Sunday night, Visit Indy started reaching out to media in the four markets represented where the schools in the Final Four reside. Visit Indy also is paying to launch an online ad campaign that will run through the week. The agency’s overarching message is, you don’t have to have tickets to enjoy the festivities.
Lucas Oil Stadium is expected to be packed with about 70,000 fans for Saturday’s semi-final games and Monday’s championship, but Visit Indy expects as many as 150,000 people will descend on downtown this weekend.
“There’s a lot to do downtown along Georgia Street, at White River State Park and other parts of the city,” Gahl said. “We think a lot of fans will come here just to be a part of the atmosphere. It’s about being part of the overall experience.”

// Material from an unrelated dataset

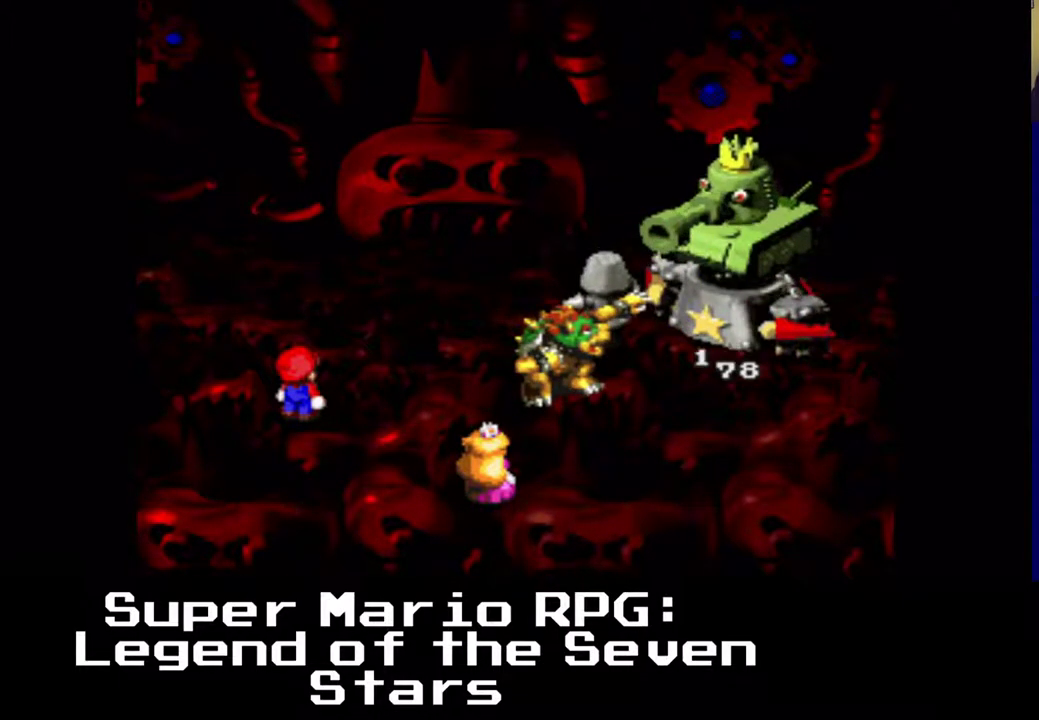
{"buttons": [], "events": []}
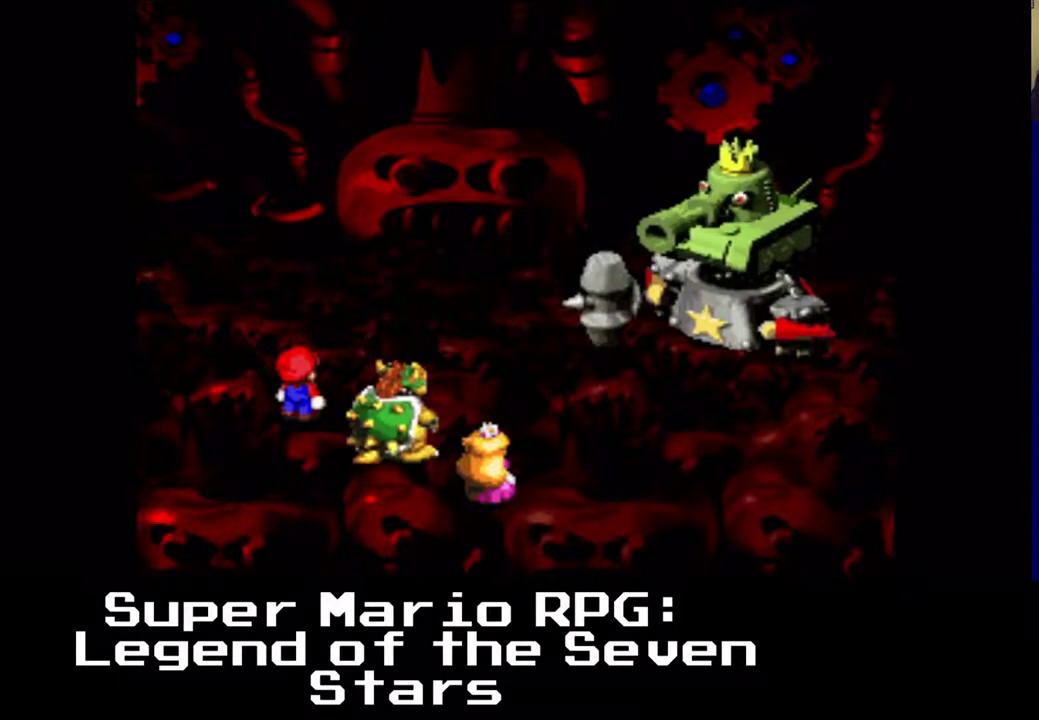
{"buttons": ["B"], "events": [[467, "B", "down"]]}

Already, the 7,100 hotel rooms downtown are sold out, and Gahl expects 95-percent occupancy throughout central Indiana.
“We think there will be significant activity in the suburban hotels, all the way to Columbus, Bloomington and Lafayette,” he said.
While the games have long been sold out, several ticket brokers on the secondary market reported near-record activity since the Final Four teams were determined, with most of the activity coming from Kentucky fans.

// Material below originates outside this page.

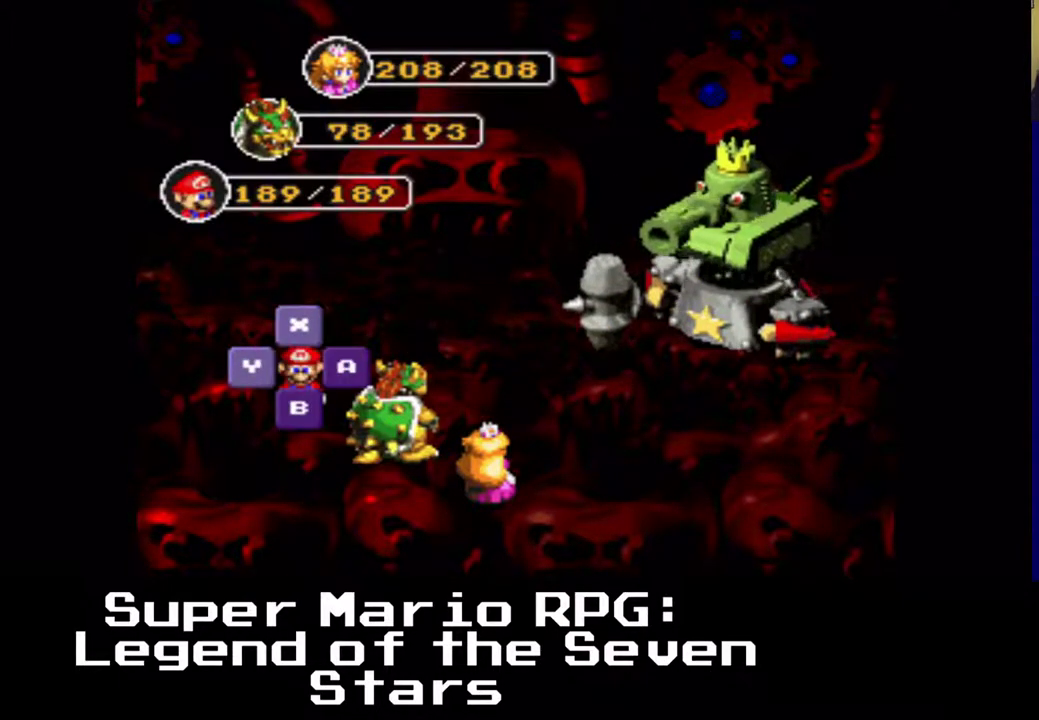
{"buttons": [], "events": [[117, "B", "up"]]}
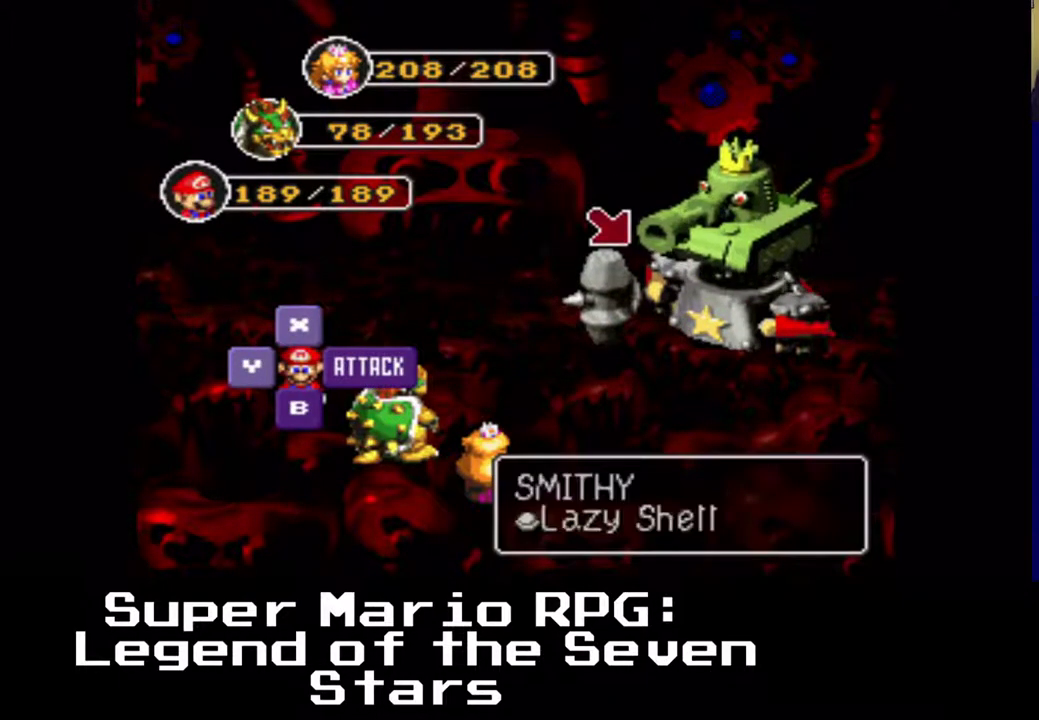
{"buttons": [], "events": []}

Local ticket brokers also have received a good amount of requests from Michigan State and Wisconsin fans. But unlike Kentucky fans, who are seeking tickets for Saturday’s and Monday’s games, most of the Wisconsin and MSU fans are seeking tickets for Saturday only, ticket brokers said.
If Wisconsin upsets Kentucky on Saturday, you can bet there will be a glut of tickets on the secondary market as UK fans look to unload their tickets.